The frescoes in the palazzo were so famous in their day that Reynolds and Fragonard made the journey to Venice in order to make copies of them. In the old days, at the turn of the century Labia, when the guide was showing people the paintings on the celebrated ceiling, he used to say: “Signori, PEGASUS PUTS CHRONOS TO FLIGHT.”
Who will ever put Time to flight?
As we were walking along the canal, M.R. told me the history of the Labias: half a century of abusive power, of gold plates being hurled from the windows, of virgin walls being entrusted to the talents of Tiepolo, of Zugno, of Magno, of Diziani; ruined by Napoleon, the Labias had handed over the building to the Lobkowitz family, until a South African tycoon, who, extraordinarily enough, was also called Labia, bought back this house in which he wished he had been born. As they were negotiating the sale, he is said to have made the following play on words: L’abbia o non l’abbia, sarò sempre Labia.2
We had to clamber over barricades of paintings that looked even bigger now that they had been taken down, and over consoles, their gilt fading, which were being carried down the stairs as the rooms that had been laid waste by the auctioneers were cleared. Stripped of their chandeliers, the ceilings revealed rat holes and brickwork in a deplorable condition, its stucco chipped and flaking, held together by worm-infested pillars. Hollow footsteps echoed on the uncarpeted floors.
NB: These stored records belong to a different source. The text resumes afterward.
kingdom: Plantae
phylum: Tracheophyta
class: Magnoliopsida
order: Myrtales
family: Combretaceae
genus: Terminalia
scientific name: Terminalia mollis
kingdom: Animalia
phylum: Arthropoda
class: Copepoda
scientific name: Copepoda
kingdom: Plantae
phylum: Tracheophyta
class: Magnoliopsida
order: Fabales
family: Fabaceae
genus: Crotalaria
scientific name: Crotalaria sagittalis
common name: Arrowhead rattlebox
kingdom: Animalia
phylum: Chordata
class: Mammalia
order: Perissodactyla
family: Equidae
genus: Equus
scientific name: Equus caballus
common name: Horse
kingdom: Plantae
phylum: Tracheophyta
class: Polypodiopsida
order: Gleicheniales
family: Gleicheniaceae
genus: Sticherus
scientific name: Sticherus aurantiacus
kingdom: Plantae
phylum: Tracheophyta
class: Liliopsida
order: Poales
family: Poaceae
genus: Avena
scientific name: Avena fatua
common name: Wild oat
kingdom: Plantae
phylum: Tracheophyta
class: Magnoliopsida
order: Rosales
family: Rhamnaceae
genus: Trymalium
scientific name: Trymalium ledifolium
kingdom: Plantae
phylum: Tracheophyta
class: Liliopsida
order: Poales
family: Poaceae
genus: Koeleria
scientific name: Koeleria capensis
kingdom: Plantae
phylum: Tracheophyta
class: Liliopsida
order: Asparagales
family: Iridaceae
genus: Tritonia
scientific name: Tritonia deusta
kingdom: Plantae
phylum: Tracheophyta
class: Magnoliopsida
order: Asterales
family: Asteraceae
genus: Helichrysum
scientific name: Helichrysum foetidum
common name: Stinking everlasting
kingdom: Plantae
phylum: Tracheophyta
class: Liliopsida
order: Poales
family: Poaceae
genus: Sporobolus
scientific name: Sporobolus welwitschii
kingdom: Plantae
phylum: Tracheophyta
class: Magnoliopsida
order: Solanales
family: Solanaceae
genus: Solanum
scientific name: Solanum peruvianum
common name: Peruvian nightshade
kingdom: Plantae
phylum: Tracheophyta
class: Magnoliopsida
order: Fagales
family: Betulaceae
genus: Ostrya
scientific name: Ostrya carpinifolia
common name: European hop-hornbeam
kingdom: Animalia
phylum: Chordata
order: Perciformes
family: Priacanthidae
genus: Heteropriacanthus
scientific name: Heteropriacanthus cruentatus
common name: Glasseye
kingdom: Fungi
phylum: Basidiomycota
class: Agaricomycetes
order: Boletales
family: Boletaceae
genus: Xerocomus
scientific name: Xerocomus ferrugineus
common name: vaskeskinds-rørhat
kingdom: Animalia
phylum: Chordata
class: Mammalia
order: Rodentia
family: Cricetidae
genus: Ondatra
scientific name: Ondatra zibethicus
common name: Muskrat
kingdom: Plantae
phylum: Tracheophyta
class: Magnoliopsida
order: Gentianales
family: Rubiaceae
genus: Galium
Here, shorn of its former livery — Italian footmen trussed in gold like maritime proveditors — labourers were knocking back flasks of wine.
The Baroque, that exuberance of joy, cannot cope with neglect.
In the main courtyard, the international antique dealers, admired from a distance by the small traders from the alleys of Venice, had taken their places. Experts and dealers, who had flown in from Chelsea or Manhattan, magnifying glasses in hand, were swamped by a stream of noble effigies and horned doges, and mingled together amidst a Capernaum of off-stage operatics. Tax inspectors, Venetian fiscal authorities and spies from the Treasury and Customs and Excise departments watched the future bidders closely.